In this EconTalk episode, Russ Roberts interviews Nobel prizewinner and macroeconomists Edmund Phelps about macro (his main contribution was to note the Phillips curve was wrong, there is a 'natural level' of unemployment and no long run trade off between unemployment and inflation). Phelps states that macro has been very productive over the last generation.
I disagree. The main issues in macro, what is the optimal size of the government in the economy? As the size of the government in the US have grown pretty constistently over the past 100 years, with episodic upswings and downswings during major wars, suggests policy makers and voters think it has always been too small. For all the shrill excorations about market fundamentalism, and the emphasis on markets, markets have been a shrinking part of the economy. So, what is 'the fact' that needs explanation, the rise of the intellectual basis for markets, or the rise in the attractiveness of government? It seems famous, credentialed economists disagree (eg, Friedman, North, vs. Stiglitz, Krugman).

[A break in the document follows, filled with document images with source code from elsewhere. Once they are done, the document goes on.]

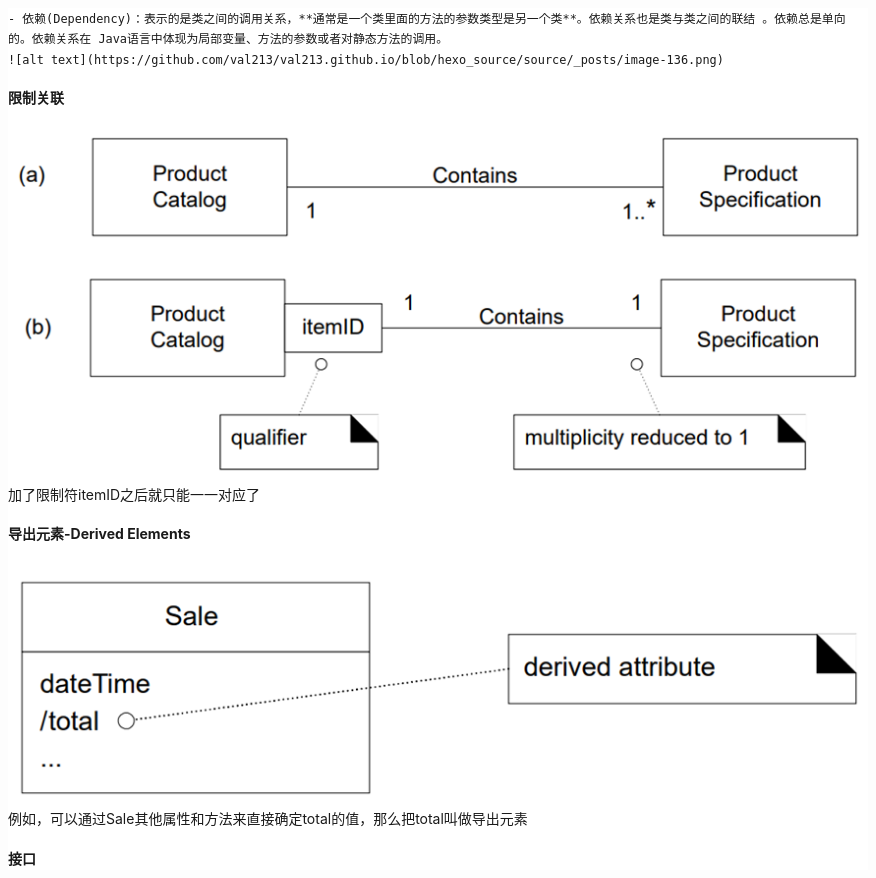     - 依赖(Dependency)：表示的是类之间的调用关系，**通常是一个类里面的方法的参数类型是另一个类**。依赖关系也是类与类之间的联结 。依赖总是单向的。依赖关系在 Java语言中体现为局部变量、方法的参数或者对静态方法的调用。
    ![alt text](https://github.com/val213/val213.github.io/blob/hexo_source/source/_posts/image-136.png)

#### 限制关联
![alt text](https://github.com/val213/val213.github.io/blob/hexo_source/source/_posts/image-193.png)
加了限制符itemID之后就只能一一对应了
#### 导出元素-Derived Elements
![alt text](https://github.com/val213/val213.github.io/blob/hexo_source/source/_posts/image-194.png)
例如，可以通过Sale其他属性和方法来直接确定total的值，那么把total叫做导出元素
#### 接口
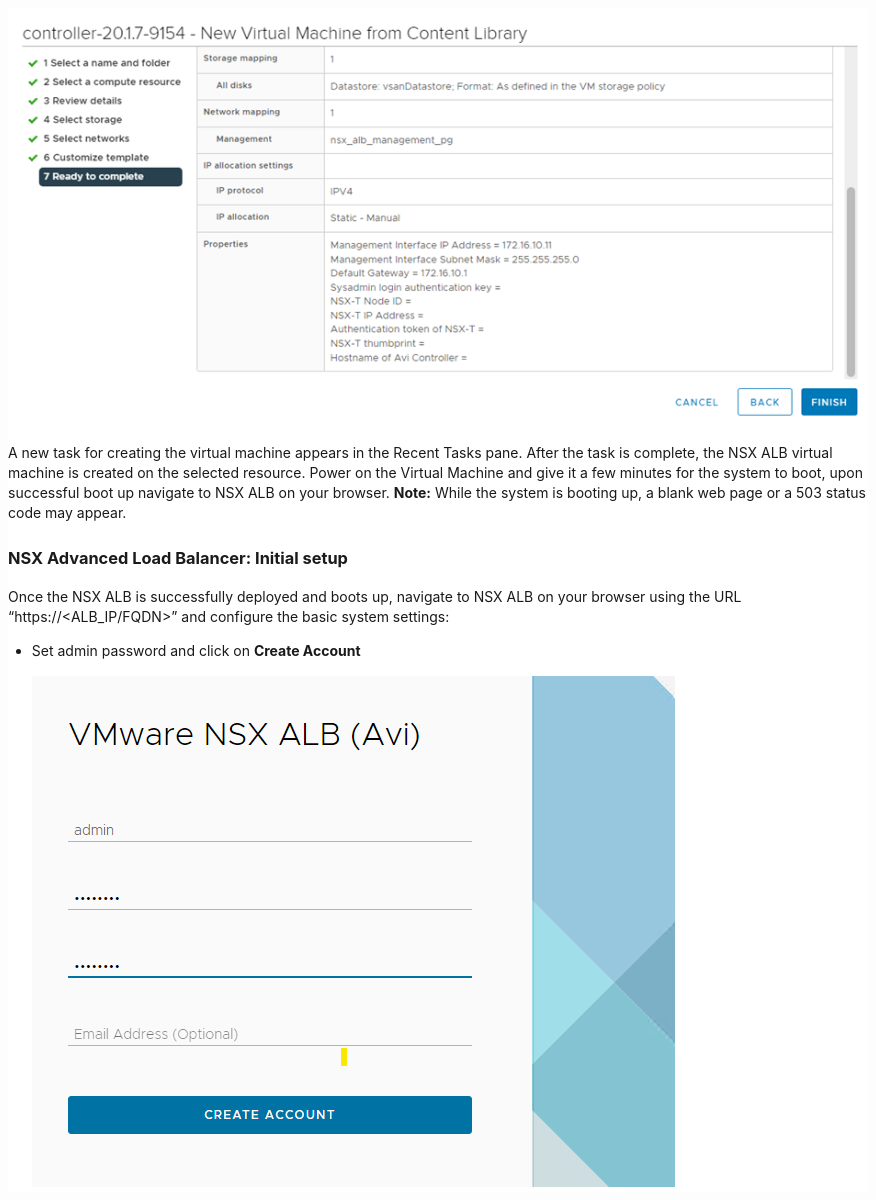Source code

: ![](img\tko-on-vsphere-vds/6-AVI-ova-config.png)

A new task for creating the virtual machine appears in the Recent Tasks pane. After the task is complete, the NSX ALB virtual machine is created on the selected resource. Power on the Virtual Machine and give it a few minutes for the system to boot, upon successful boot up navigate to NSX ALB on your browser.
**Note:** While the system is booting up, a blank web page or a 503 status code may appear.
### **NSX Advanced Load Balancer: Initial setup** 
Once the NSX ALB is successfully deployed and boots up, navigate to NSX ALB on your browser using the URL “https://<ALB\_IP/FQDN>” and configure the basic system settings:

- Set admin password and click on **Create Account**

  ![](img\tko-on-vsphere-vds/7.ALB-login.png)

Phelps thinks we know a lot more about the economy, and by this he means, I think, that several theoretical innovations--the Phillips curve, the steady growth of money ensuring steady growth--have been proven wrong. So, some ideas have been rejected, and in that sense we know more. But there have been many innovations--overlapping generations models, dynamic programming, Hansen's generalized method of moments--have shown themselves to not really focus our efforts, but rather allows everyone to add rigor showing that some things could be true. That's hardly helpful, in that theories that explain everything explain nothing, and bad ideas are a dime a dozen (ie, developing an enthusiasm for the Phillips curve, and proving it wrong, is hardly progress).
So, we currently have debates about the value of the multiplier, where values over 1 suggest government spending is good, less than 1 means counterproductive (assuming that government and private consumption and investment have the same value, ie, the cost is the value created). Robert J. Barro--a well respected economist--suggests a value of -1.1. Joseph Stiglitz--a well respected economist--argues that the multiplier is around 2.0 (1.5 in the short run). Monetary policy currently targets a nominal GDP via the Taylor rule, an ad hoc policy that is indifferent to how much of GDP is inflation or real growth, so it reflects nothing that macro theorists have figured out, but rather, a reasonable rule of thumb. There is no consensus on why poor countries are poor (Easterly: too much top-down control; Stiglitz: too much markets, too little government spending).
I think the only thing macroeconomists have learned, is that Soviet style socialism does not generate higher growth than non-Soviet style socialism, and this fact wasn't predicted by any economic consensus, but rather, the obvious failure of the Soviet Union, and the comparison of countries like East and West Germany, or North and South Korea.